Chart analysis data

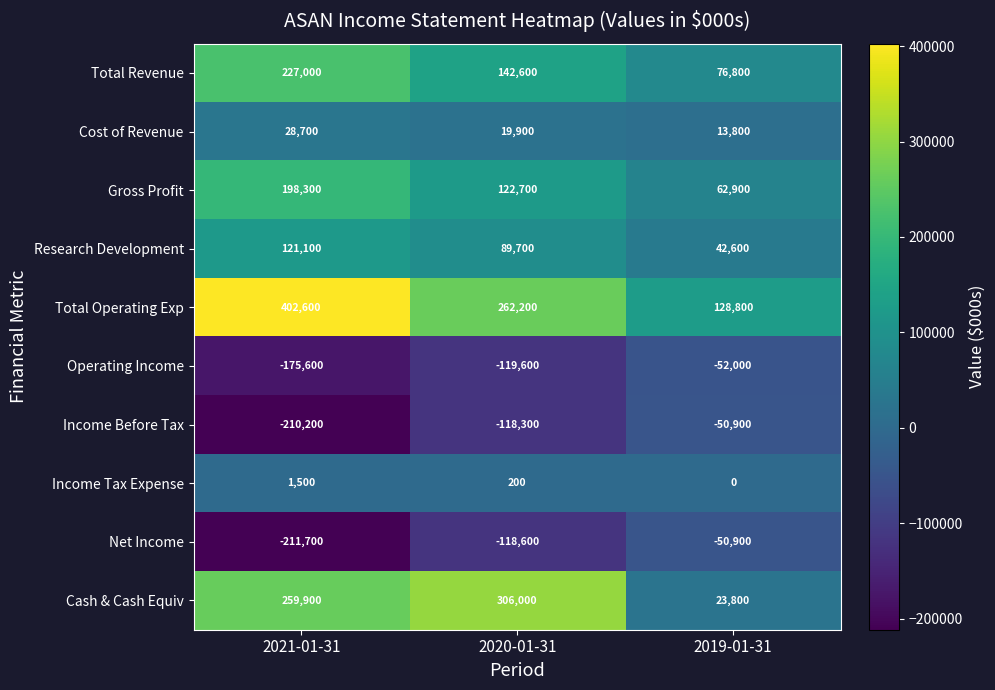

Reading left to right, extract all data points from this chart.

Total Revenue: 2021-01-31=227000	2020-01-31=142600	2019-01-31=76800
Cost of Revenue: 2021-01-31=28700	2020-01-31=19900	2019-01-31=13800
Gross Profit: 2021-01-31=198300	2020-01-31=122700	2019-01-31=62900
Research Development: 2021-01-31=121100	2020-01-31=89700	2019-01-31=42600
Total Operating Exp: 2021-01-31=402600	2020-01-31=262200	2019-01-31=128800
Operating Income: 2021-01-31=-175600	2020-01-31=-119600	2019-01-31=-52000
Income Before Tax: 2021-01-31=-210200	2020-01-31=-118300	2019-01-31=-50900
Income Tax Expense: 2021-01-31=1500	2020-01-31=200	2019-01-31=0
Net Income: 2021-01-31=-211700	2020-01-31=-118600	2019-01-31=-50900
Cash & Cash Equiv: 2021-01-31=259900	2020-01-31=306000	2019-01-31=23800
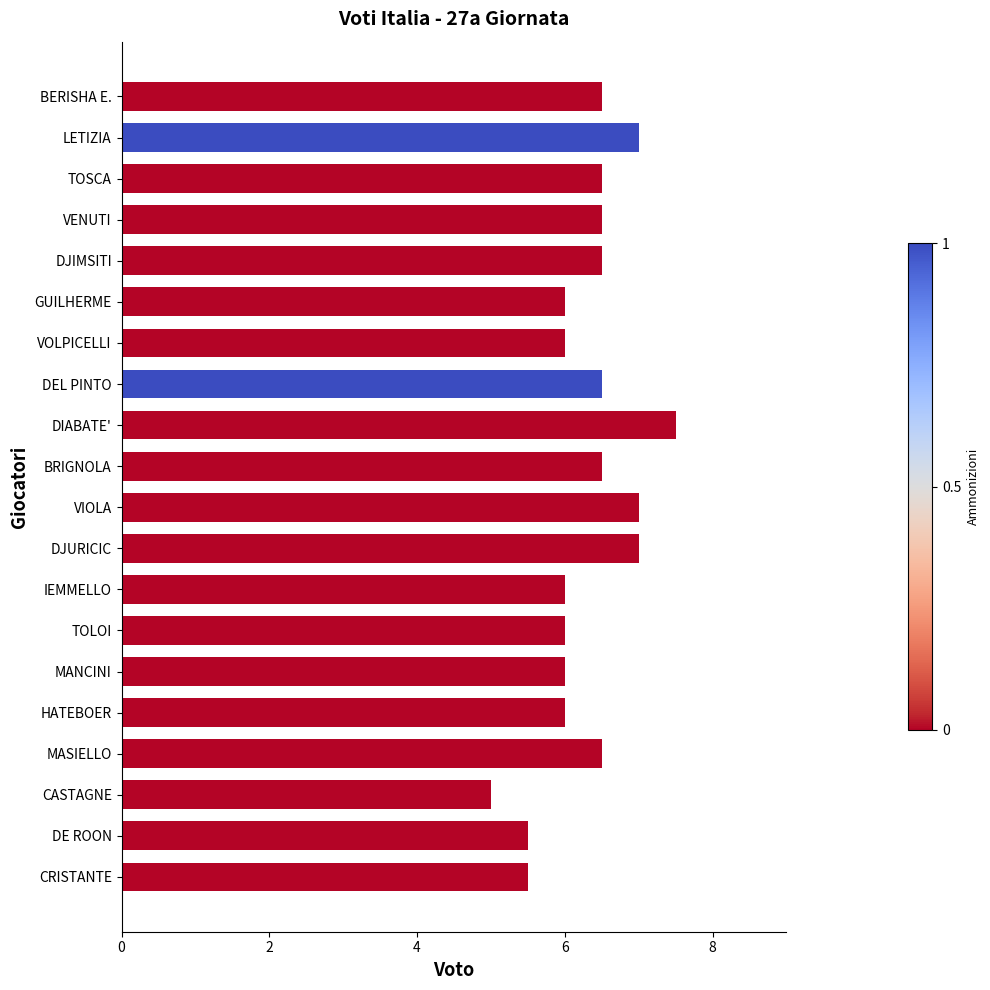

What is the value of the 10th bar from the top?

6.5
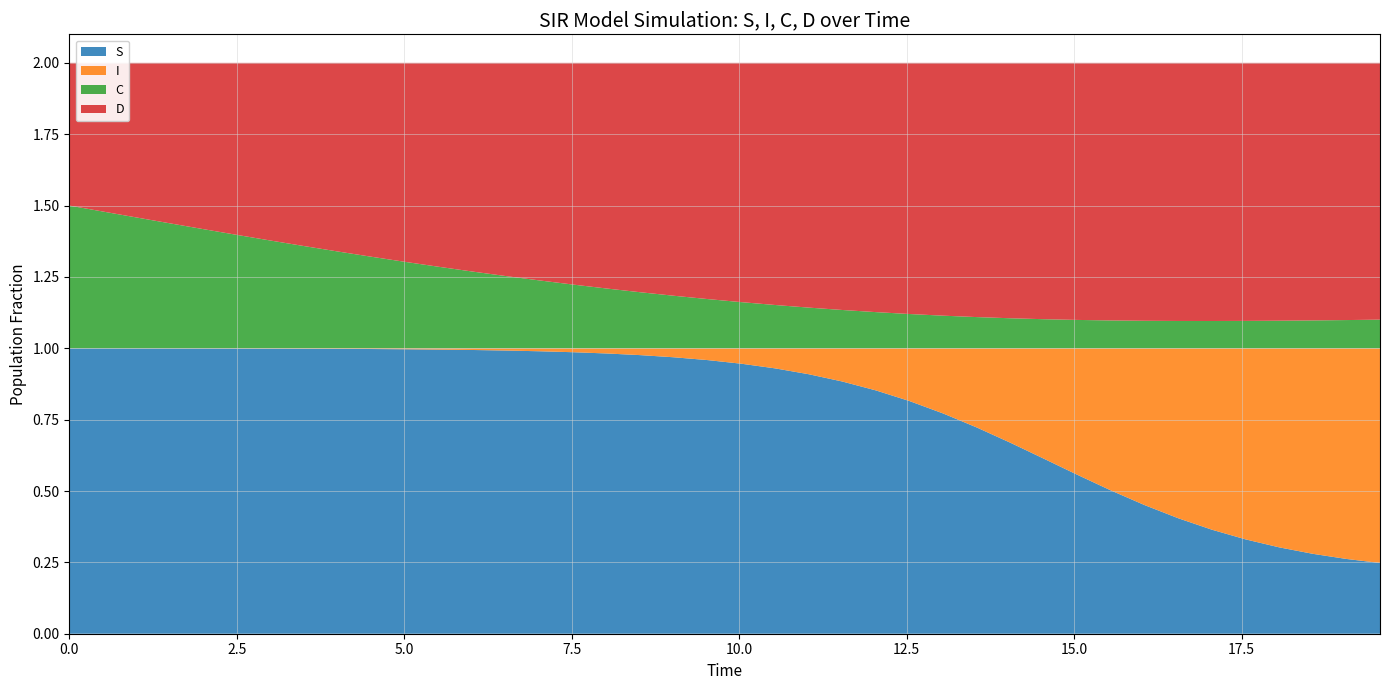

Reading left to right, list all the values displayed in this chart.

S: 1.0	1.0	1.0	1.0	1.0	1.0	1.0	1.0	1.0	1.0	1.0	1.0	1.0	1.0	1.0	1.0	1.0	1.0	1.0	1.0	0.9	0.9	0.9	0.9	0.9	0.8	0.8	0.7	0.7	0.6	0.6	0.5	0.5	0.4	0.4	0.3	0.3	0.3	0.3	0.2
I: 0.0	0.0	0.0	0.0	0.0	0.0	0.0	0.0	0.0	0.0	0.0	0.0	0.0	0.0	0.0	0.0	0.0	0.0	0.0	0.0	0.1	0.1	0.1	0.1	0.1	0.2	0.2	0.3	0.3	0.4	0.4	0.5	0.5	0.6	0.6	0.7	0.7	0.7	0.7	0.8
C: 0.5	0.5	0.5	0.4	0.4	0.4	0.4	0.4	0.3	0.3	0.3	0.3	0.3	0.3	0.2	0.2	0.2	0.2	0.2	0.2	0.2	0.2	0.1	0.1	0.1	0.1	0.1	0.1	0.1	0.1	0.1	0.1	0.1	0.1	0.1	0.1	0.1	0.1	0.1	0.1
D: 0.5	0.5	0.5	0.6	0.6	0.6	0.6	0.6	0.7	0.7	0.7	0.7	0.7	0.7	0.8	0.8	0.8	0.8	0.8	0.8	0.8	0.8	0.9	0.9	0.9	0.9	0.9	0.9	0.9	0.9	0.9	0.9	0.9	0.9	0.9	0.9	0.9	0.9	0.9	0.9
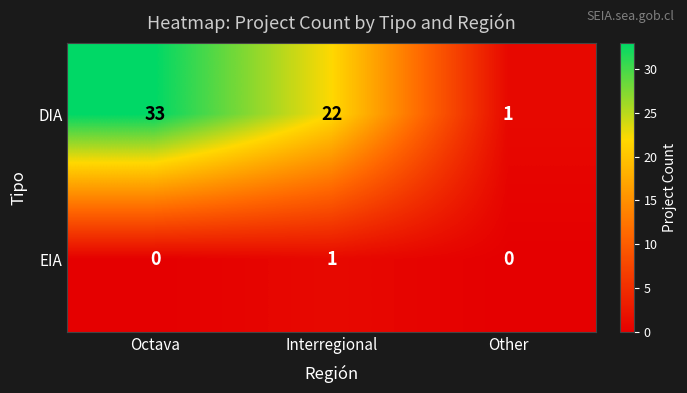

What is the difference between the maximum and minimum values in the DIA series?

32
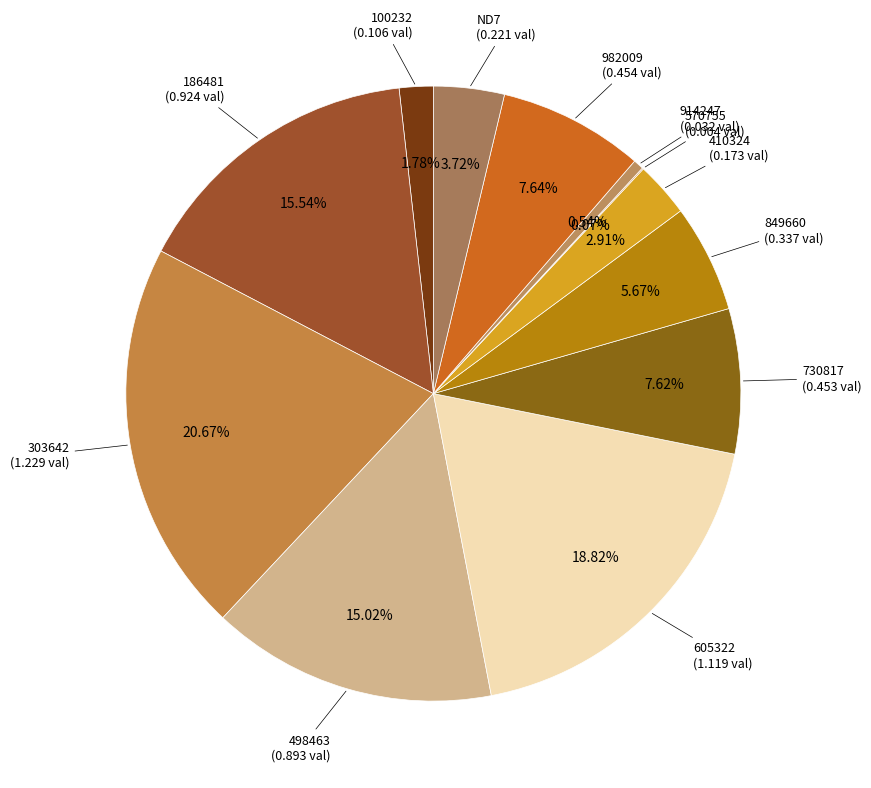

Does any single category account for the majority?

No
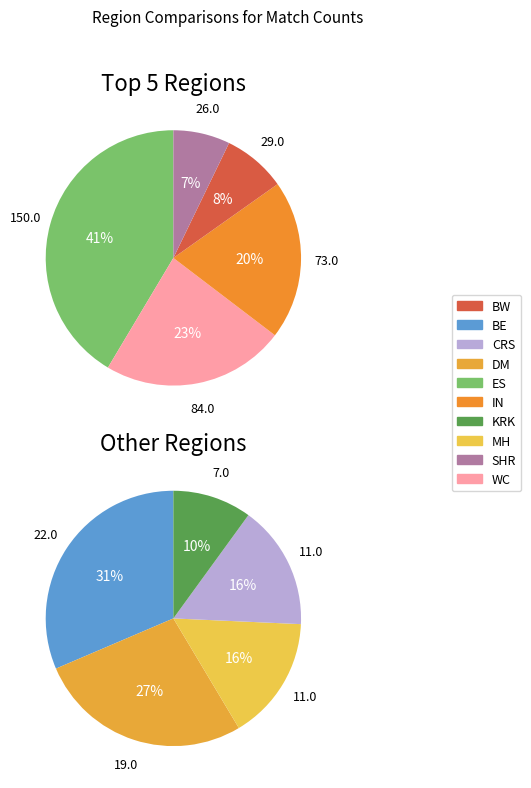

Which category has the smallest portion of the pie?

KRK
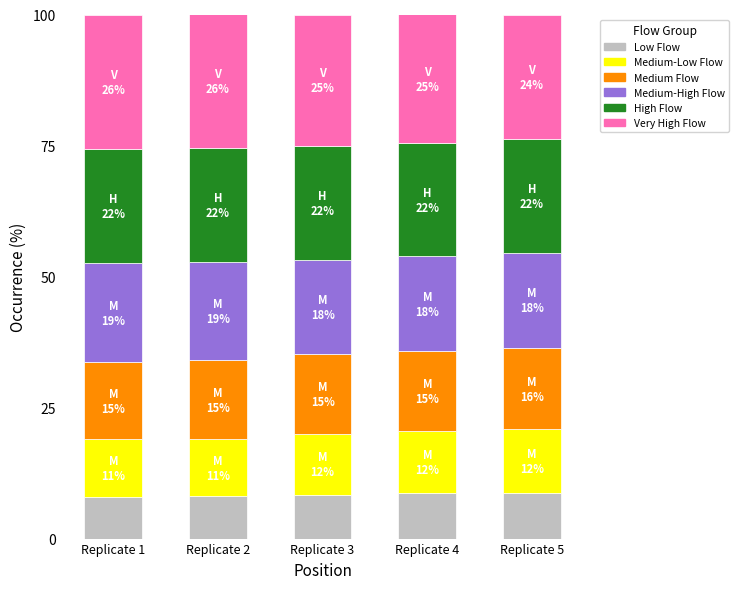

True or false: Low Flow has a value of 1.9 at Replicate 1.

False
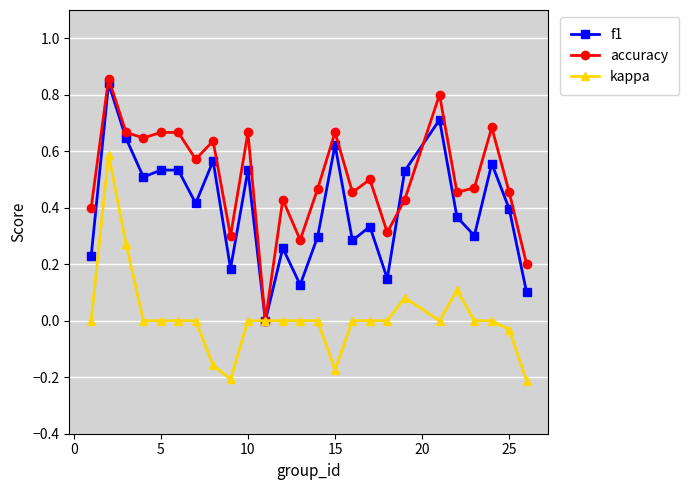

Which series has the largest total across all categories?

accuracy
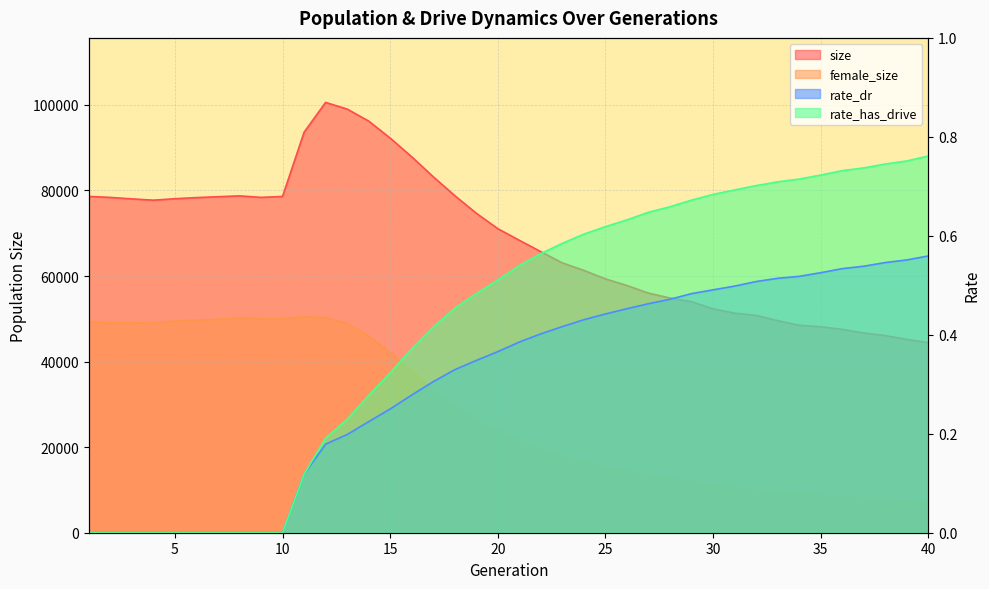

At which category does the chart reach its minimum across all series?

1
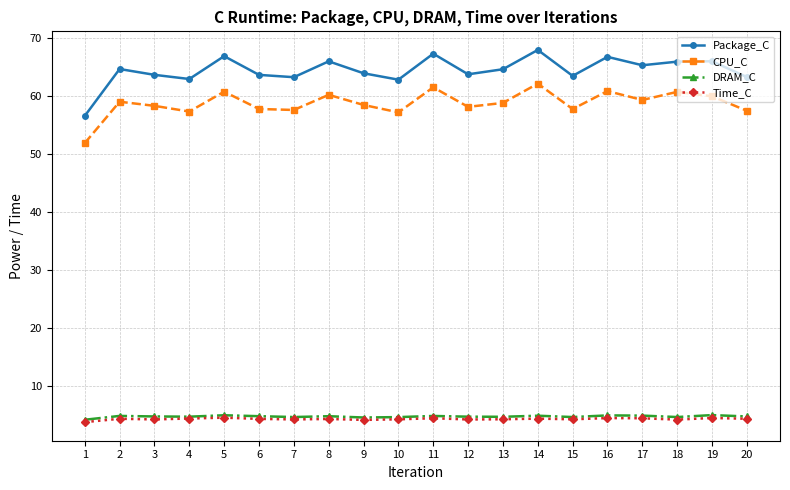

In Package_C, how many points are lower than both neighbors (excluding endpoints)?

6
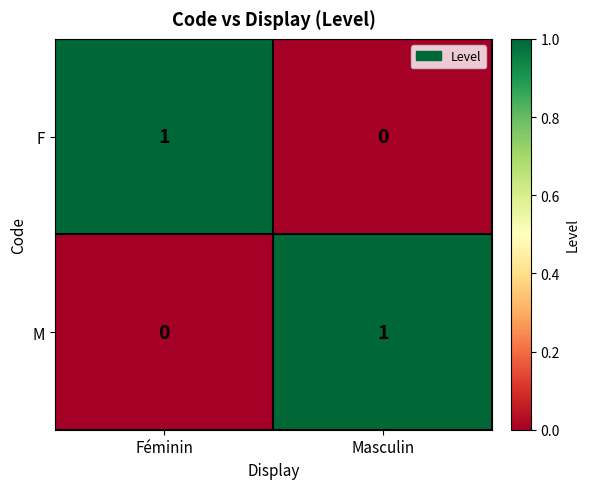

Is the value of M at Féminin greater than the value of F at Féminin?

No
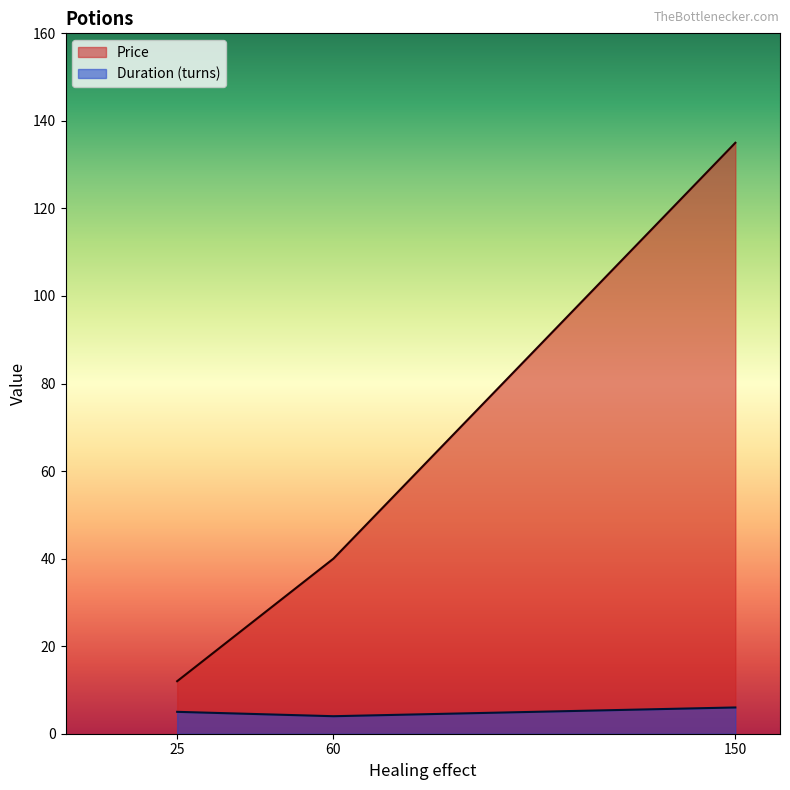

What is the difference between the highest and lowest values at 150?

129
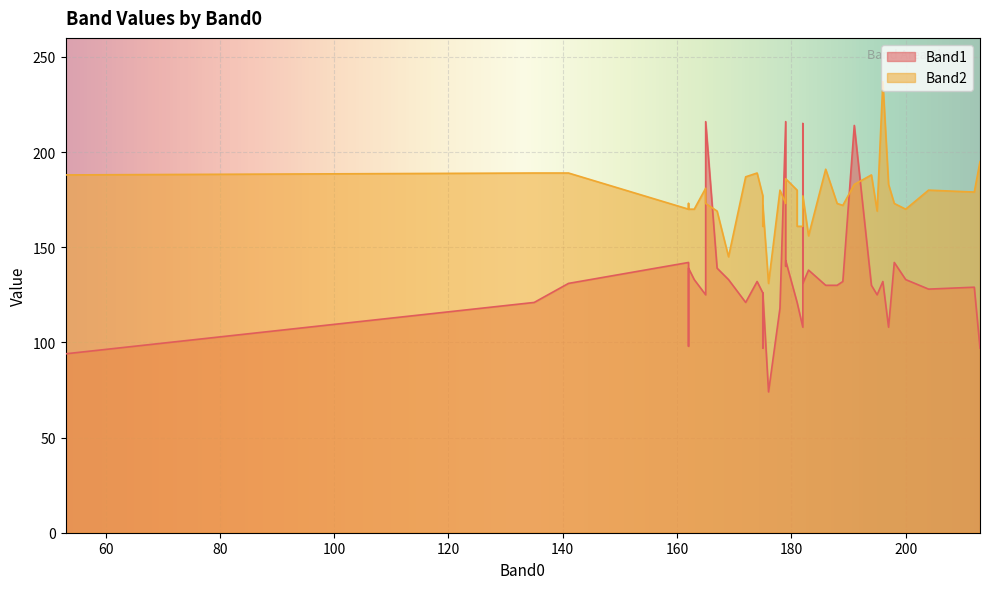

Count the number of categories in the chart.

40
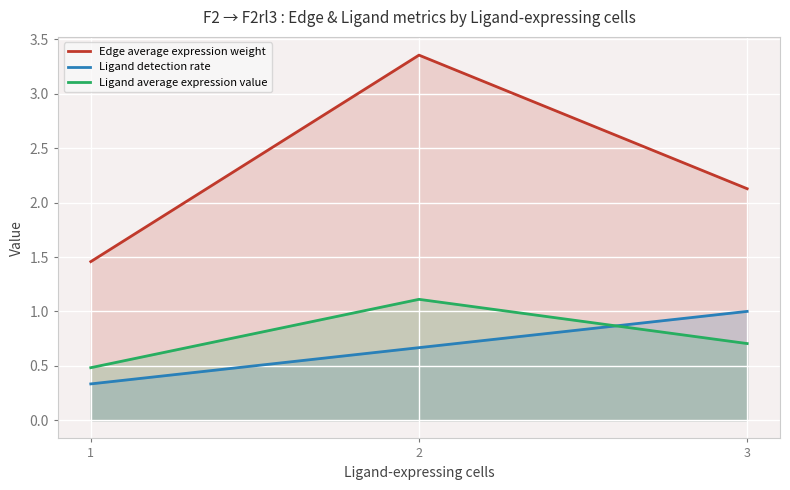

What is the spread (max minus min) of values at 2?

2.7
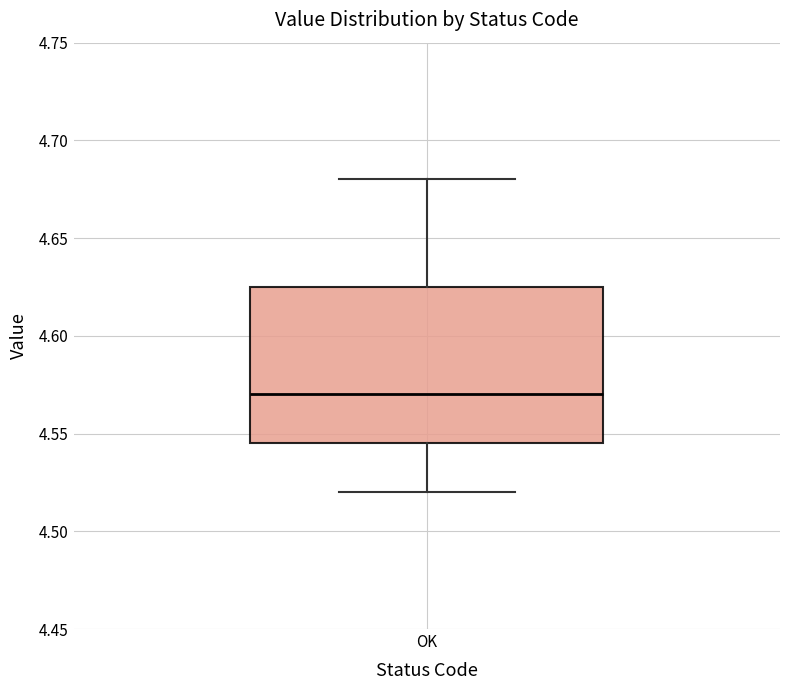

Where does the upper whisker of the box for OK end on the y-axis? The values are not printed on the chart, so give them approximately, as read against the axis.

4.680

§ **Work order**: Rewrite the data from the line holding "Which series has" through the end, inclusive, replacing "chart" with "graph" and keeping everything else the same. Leave the pictures out.

§ **Result of this exercise**:
Which series has the largest total across all categories?

accuracy

At which category does the graph reach its minimum across all series?

1

In Package_C, how many points are lower than both neighbors (excluding endpoints)?

6

Is the value of M at Féminin greater than the value of F at Féminin?

No

What is the difference between the highest and lowest values at 150?

129

Count the number of categories in the graph.

40

What is the spread (max minus min) of values at 2?

2.7

Where does the upper whisker of the box for OK end on the y-axis? The values are not printed on the graph, so give them approximately, as read against the axis.

4.680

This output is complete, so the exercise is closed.